## Description of the task
The word "selector" may appear in some lines of the data; copy every such line.

## Supplied entries
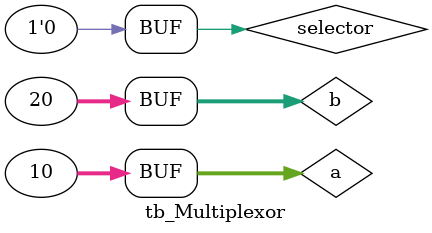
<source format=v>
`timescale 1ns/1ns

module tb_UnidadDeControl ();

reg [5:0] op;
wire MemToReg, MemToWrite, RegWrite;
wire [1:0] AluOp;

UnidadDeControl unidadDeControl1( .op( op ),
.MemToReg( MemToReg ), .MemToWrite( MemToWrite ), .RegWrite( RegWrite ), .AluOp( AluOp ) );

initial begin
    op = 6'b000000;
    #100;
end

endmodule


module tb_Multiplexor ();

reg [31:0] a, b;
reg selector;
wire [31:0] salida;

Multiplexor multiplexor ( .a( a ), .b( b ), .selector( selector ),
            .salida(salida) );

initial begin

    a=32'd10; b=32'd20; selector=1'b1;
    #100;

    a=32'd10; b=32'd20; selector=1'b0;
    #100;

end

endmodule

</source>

## Result of the exercise
reg selector;
Multiplexor multiplexor ( .a( a ), .b( b ), .selector( selector ),
    a=32'd10; b=32'd20; selector=1'b1;
    a=32'd10; b=32'd20; selector=1'b0;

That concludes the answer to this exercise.